Idea Category
F.

Valued computing tools can represent information in concise and tailored ways that are well suited to knowledge workers’ goals and mental models.
Designing such useful representations requires a deliberate understanding of how people might understand and act upon content.
During application envisioning, product teams can critically examine how information is currently represented, looking for opportunities to display important content in enhanced or
even transformative ways.
By taking time to generate diverse ideas for their product’s information displays, teams can situate new and existing content in comprehensible views that ease navigation burdens and make complex conclusions perceptually clear.

Recorded information, whether inside or outside of an interactive application, exists in specific representational forms. A plain page filled with uniform text is one such form, along with any number of other textual layouts, tables, maps, and graphs. As workers repeatedly create, act with, act on, and communicate through certain representational forms, these standards can become powerful cultural conventions that define and
direct shared approaches to thinking within local communities of practice or the
entirety of a profession.
Some representational forms can facilitate specific cognitive transformations and work practices better than others. As Herbert Simon wrote, “solving a problem simply means representing it so as to make the solution transparent.” Poor representational alignment can interfere with accomplishment, requiring additional thought and action.
Manually creating some representations can require considerable effort — calculating values, laying out a document space, plotting points, filling in areas.

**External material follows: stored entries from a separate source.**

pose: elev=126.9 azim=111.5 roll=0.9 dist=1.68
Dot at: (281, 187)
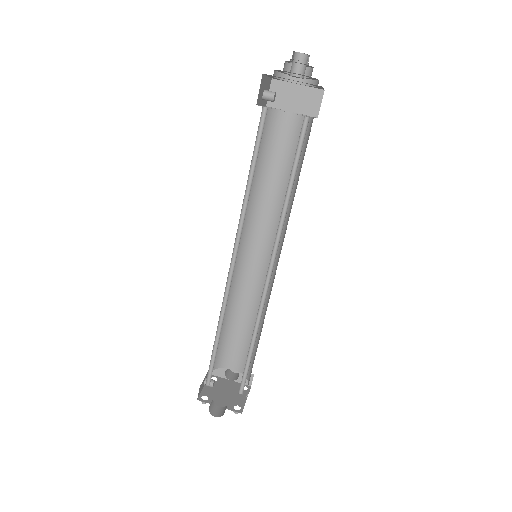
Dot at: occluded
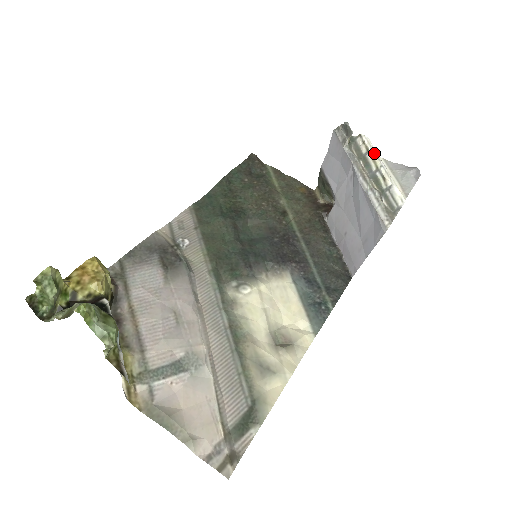
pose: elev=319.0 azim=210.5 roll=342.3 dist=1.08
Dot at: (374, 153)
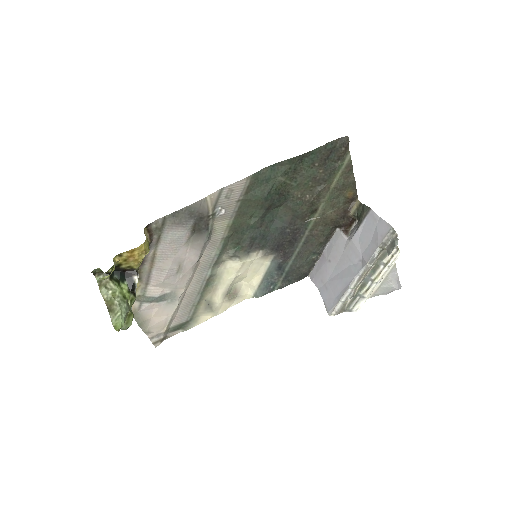
Dot at: (386, 271)
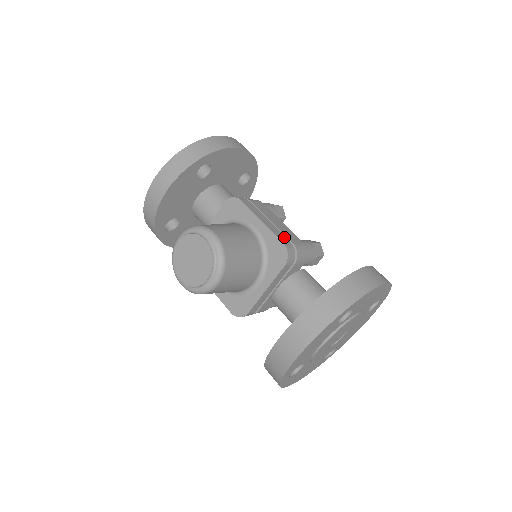
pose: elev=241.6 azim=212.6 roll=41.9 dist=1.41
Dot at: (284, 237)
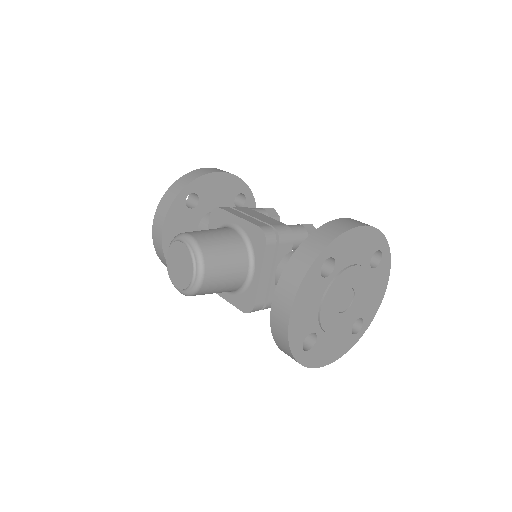
Dot at: (262, 223)
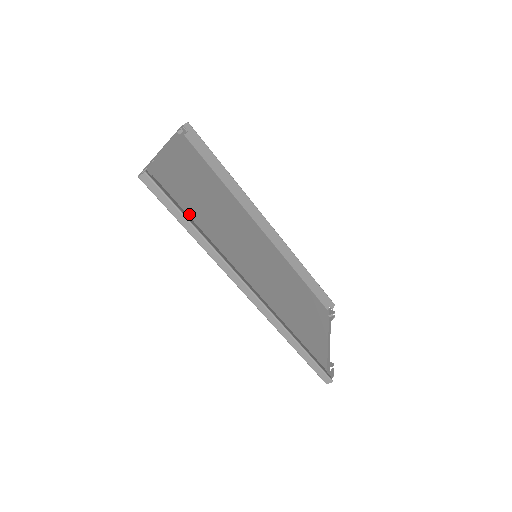
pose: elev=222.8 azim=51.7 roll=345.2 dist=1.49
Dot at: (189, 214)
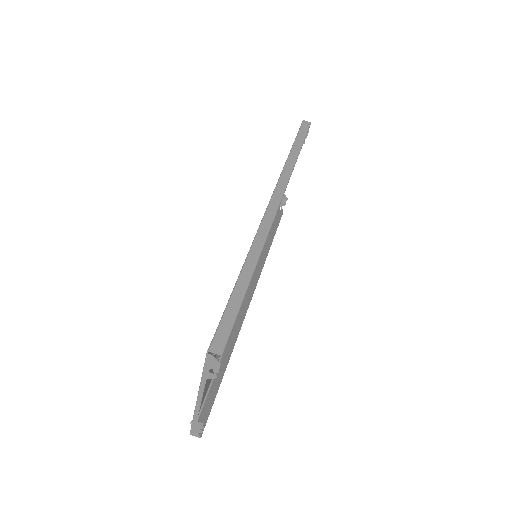
Dot at: occluded
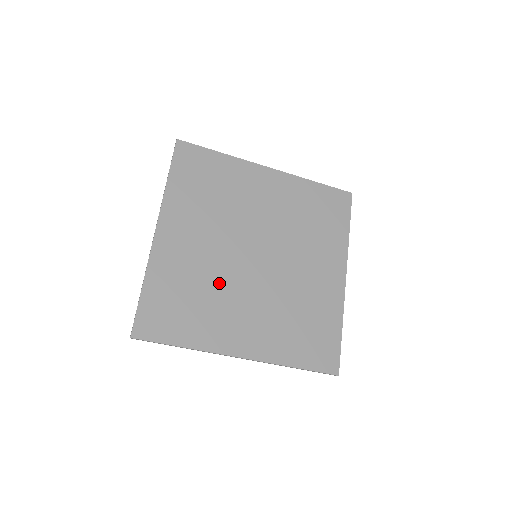
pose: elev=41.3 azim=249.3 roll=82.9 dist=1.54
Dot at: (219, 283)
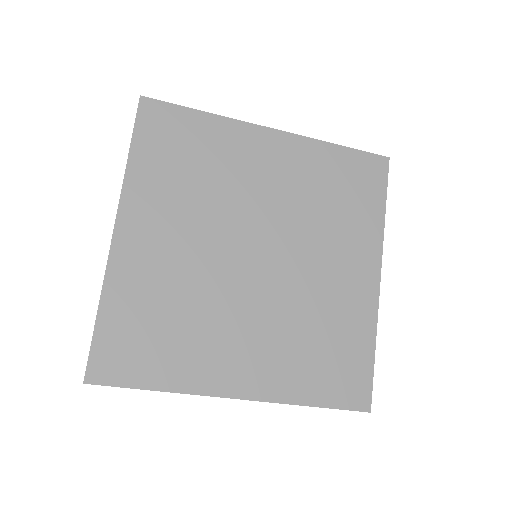
Dot at: (205, 298)
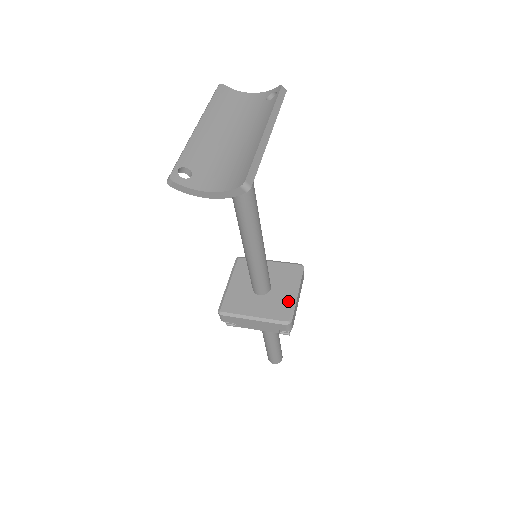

By comparison, interactive applications can make generating standard representational forms nearly effortless for their users, opening up opportunities for the rapid exploration of novel perspectives
on selected information sets.
This category contains 11 of the 100 application envisioning ideas in this book:
F1. Coordinated representational elements
F2. Established genres of information representation
F3. Novel information representations
F4. Support for visualization at different levels
F5. Comparative representations
F6. Instrumental results representations
F7. Highly functional tables
F8. Representational transformations
F9. Simultaneous or sequential use of representations
F10. Symbolic visual languages
F11. Representational codes and context
Product teams can use these ideas to explore a range of concepts for mediating work practices through the dynamic generation and use of different types of information representation. These ideation efforts may help teams to emphasize the importance of existing representational forms or to uncover valuable opportunities for representational innovation. Concepting focused on representation can also allow teams to consider meaningful extensions and interactive transformations of certain information displays, with the goal of further tailoring them toward meaningful ways of thinking and acting.
The central notion of this category is most closely related to the “Exploring work mediation and determining scope” (A), “Defining interaction objects” (B), “Facilitating communication” (J), and “Aiming for aesthetic user experiences” (L) categories.